La urgencia humanitaria se ha intensificado en Venezuela tras el devastador impacto de un doble terremoto que, hasta el momento, ha cobrado la vida de casi 2,000 personas. Las consecuencias de estos sismos, que ocurrieron el 24 de junio y alcanzaron magnitudes de 7.2 y 7.5, han dejado a decenas de miles sin techo y en la más profunda necesidad en la región de La Guaira, la de más afectación.
A medida que la tensión crece en este estado, la escasez de alimentos y la ruptura de servicios básicos son alarmantes, tal como advierte el Alto Comisionado de las Naciones Unidas para los Refugiados (ACNUR). La situación es crítica, y el tiempo se convierte en un adversario implacable. Sin embargo, en medio de esta adversidad, un pequeño resquicio de esperanza surge con el rescate de un niño de apenas tres años, encontrado con vida entre los escombros, lo que energiza los esfuerzos de los socorristas.

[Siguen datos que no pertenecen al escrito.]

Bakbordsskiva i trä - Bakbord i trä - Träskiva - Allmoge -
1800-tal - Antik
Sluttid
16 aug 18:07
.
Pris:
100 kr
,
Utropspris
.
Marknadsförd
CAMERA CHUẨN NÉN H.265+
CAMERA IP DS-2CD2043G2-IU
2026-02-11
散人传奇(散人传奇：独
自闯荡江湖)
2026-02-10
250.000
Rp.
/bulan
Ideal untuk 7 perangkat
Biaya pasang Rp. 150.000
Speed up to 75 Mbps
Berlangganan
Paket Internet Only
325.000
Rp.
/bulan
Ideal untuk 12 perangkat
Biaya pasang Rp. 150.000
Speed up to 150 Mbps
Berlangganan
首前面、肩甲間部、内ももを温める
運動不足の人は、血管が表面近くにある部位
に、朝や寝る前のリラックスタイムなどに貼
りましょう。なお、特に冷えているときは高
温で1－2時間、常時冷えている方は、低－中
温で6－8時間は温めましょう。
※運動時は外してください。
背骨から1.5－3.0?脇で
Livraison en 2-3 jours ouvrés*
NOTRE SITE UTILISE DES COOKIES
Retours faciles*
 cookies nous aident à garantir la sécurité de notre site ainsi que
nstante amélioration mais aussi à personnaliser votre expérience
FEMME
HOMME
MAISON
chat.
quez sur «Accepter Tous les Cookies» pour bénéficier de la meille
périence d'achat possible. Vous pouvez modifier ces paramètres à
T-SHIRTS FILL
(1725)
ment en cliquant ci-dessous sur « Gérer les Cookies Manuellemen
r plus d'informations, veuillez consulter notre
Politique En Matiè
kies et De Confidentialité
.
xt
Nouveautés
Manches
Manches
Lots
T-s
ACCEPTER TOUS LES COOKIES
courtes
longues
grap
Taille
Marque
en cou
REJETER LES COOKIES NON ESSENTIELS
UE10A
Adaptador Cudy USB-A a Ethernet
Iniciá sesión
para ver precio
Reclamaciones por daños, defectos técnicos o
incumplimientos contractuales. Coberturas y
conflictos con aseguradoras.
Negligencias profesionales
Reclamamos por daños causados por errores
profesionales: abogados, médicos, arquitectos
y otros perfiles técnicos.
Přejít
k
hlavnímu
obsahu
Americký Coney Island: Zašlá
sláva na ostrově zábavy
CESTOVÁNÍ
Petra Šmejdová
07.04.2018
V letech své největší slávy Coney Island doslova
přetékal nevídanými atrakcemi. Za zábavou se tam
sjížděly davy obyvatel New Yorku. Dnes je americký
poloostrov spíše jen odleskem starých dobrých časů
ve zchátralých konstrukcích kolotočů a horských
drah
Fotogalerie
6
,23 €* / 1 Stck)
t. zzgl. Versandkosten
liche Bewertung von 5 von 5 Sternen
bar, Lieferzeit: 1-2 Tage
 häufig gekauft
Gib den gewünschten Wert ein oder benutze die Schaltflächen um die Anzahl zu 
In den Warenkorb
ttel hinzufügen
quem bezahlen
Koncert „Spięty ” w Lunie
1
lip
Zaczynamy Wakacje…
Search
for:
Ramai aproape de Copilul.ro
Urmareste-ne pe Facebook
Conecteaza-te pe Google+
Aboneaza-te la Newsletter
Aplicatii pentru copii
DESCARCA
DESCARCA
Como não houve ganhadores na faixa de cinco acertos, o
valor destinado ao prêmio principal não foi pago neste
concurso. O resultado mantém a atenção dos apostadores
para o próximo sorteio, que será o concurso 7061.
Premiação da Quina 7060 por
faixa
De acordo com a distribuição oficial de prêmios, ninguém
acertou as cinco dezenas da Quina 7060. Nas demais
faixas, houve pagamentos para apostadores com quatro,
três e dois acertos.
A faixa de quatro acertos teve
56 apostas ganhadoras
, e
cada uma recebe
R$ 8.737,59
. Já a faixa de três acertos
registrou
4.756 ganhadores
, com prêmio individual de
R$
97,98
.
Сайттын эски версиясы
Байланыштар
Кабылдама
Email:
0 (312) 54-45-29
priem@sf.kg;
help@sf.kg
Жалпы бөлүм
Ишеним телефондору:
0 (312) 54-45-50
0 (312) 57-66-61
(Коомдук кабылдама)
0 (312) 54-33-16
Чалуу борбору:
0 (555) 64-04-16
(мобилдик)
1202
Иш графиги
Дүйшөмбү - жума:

El conteo de fallecidos continúa en aumento, llegando a 1,943 según cifras oficiales, mientras que la ONU estima que unos 50,000 permanecen desaparecidos. El gobierno reconoce que, en la jornada de los terremotos, había aproximadamante 30,000 personas en La Guaira; de ellas, 6,461 lograron ser rescatadas, mientras que más de 13,000 lograron salir por sus propios medios o con la ayuda de familiares. Sin embargo, no hay noticias del resto.
La magnitud de las necesidades es tal que el Programa Mundial de Alimentos de la ONU ha provocado un llamado a la comunidad internacional solicitando 50 millones de dólares para proporcionar asistencia alimentaria a alrededor de 500,000 personas durante un período crítico de tres meses. Mientras tanto, la Organización Mundial de la Salud ha alertado sobre el “estrés extremo” que experimentan los servicios sanitarios en la región, exponiendo a la población a riesgos de enfermedades como el sarampión, la difteria y la tos ferina.
En un contexto en el que la ayuda humanitaria es un imperativo, las comunidades locales enfrentan la incertidumbre, y aunque las imágenes de rescates traen algunas esperanzas, el desafío es monumental. La voluntad de los socorristas y la solidaridad de la comunidad internacional se vuelven esenciales en un momento en que el apoyo es absolutamente crucial para salvar vidas y mitigar el impacto de esta crisis.